MaxCompute incremental computing processes only the data that changed since the last run, rather than reprocessing your entire dataset on every run. This lets you build near-real-time pipelines from existing SQL logic without rewriting your transformation code. The feature relies on Delta Tables for incremental data storage and access.
How it works
Dynamic Materialized Views (Delta Live MVs) are the core of incremental computing. Define a Delta Live MV with standard SQL, and it refreshes automatically whenever its Base Tables receive incremental changes. Because each refresh processes only the changes — not the full table — runs are faster and cheaper than a full recalculation.
Delta Live MVs support unified SQL logic for both stream and batch processing. Adjust the auto-refresh frequency to balance data freshness against compute cost: lower the interval for near-real-time pipelines, raise it to reduce spend during off-peak periods.
As an alternative, combine Stream objects with Periodic Tasks to detect changes in input data and trigger downstream SQL on a defined schedule.
Use cases
Batch-to-streaming migration: Make minor changes to existing MaxCompute SQL jobs to produce near-real-time results. Delta Live MVs add continuous incremental refresh, so you migrate incrementally rather than rebuilding from scratch. This gradually upgrades your MaxCompute system from an offline-only system to a unified stream-batch data warehouse architecture that unifies stream and batch business traces.

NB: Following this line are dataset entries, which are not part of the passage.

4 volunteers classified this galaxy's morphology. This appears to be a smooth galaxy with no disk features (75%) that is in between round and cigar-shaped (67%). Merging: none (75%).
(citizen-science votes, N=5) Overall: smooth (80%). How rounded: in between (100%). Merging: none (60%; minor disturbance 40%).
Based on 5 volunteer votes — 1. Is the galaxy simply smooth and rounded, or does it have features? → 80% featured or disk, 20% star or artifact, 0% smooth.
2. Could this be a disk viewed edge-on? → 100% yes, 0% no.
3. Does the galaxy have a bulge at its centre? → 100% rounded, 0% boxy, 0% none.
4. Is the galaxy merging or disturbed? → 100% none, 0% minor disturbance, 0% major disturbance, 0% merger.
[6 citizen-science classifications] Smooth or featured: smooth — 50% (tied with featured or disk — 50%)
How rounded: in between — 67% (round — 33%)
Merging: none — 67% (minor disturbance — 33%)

New unified stream-batch pipeline: Build a pipeline directly with Delta Live MVs to handle both incremental and full data in a single architecture that supports stream and batch processing.

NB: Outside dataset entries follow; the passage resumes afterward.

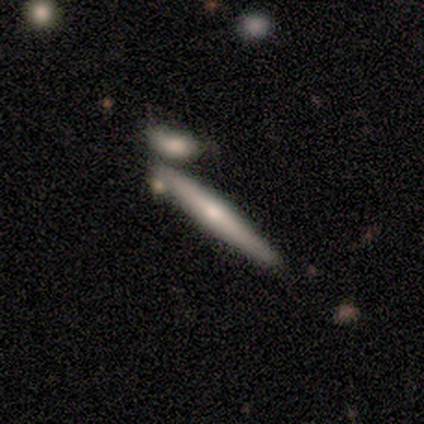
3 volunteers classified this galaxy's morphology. Q: Smooth or featured?
A: smooth (67%); runner-up: featured or disk (33%)
Q: How rounded?
A: cigar-shaped (100%)
Q: Merging?
A: none (100%)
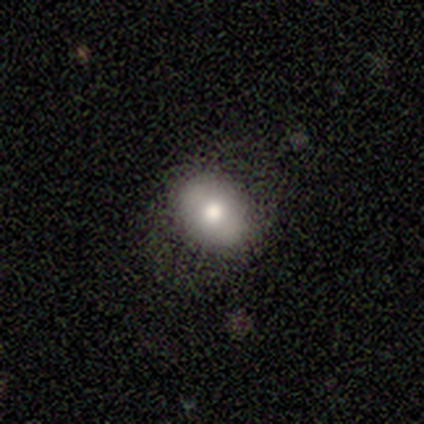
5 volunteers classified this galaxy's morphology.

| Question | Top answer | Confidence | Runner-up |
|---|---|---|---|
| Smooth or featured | smooth | 80% | featured or disk (20%) |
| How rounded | round | 50% | tied: in between (50%) |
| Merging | none | 100% | — |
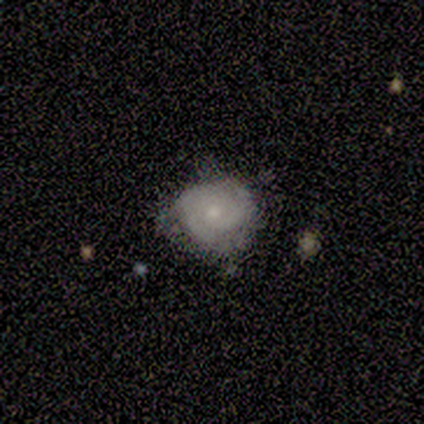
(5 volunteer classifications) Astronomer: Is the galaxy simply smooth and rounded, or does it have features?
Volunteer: smooth — 60% (runner-up: featured or disk, 40%).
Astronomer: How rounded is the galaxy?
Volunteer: round — 67%.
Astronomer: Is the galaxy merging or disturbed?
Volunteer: none — 60% (runner-up: minor disturbance, 40%).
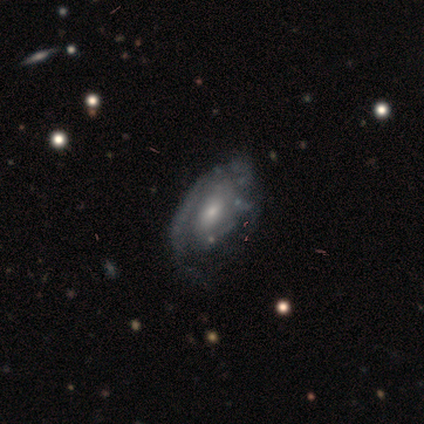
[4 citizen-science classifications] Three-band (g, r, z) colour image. It shows a featured or disk galaxy (100%) with no bar (75%), no spiral arms (75%) and a small central bulge (75%). Merging: none (50%, tied with minor disturbance).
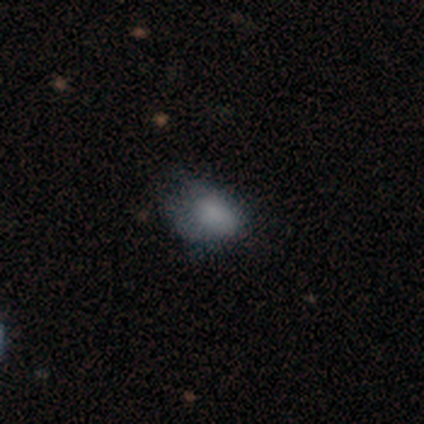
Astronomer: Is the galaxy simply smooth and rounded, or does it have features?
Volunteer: star or artifact — 67%.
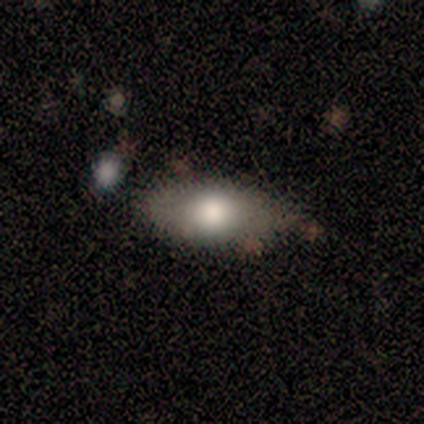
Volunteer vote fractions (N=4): Smooth or featured? 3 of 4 (75%) said smooth. How rounded? 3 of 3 (100%) said in between. Merging? 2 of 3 (67%) said minor disturbance.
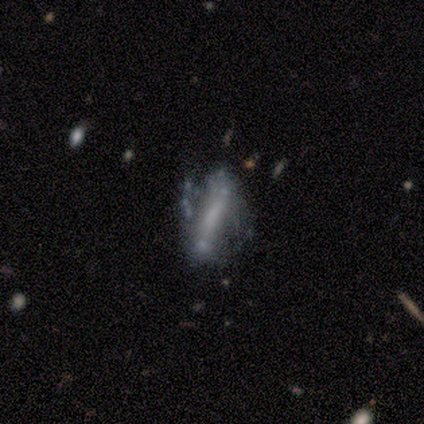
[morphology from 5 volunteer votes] Overall: smooth (40%, tied with featured or disk). How rounded: cigar-shaped (100%). Merging: minor disturbance (50%; none 25%).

Event-driven incremental processing: Combine Stream objects and Periodic Tasks to detect changes in source tables and trigger downstream SQL on a defined schedule.
When to use which approach
| Approach | Use when | Refresh control |
|---|---|---|
| Dynamic Materialized Views (Delta Live MVs) | You want declarative, SQL-only pipelines that refresh automatically without managing schedules or dependencies | Adjustable auto-refresh frequency |
| Stream objects + Periodic Tasks | You need explicit control over when downstream SQL fires, or your pipeline requires imperative transformation logic | You define the schedule; Stream detects data changes |
Both approaches rely on Delta Tables for incremental data storage.
Usage notes
The Stream object feature is generally available.
The Dynamic Materialized View (Delta Live MV) and Periodic Task features are in invitational preview. To try these features, submit a ticket.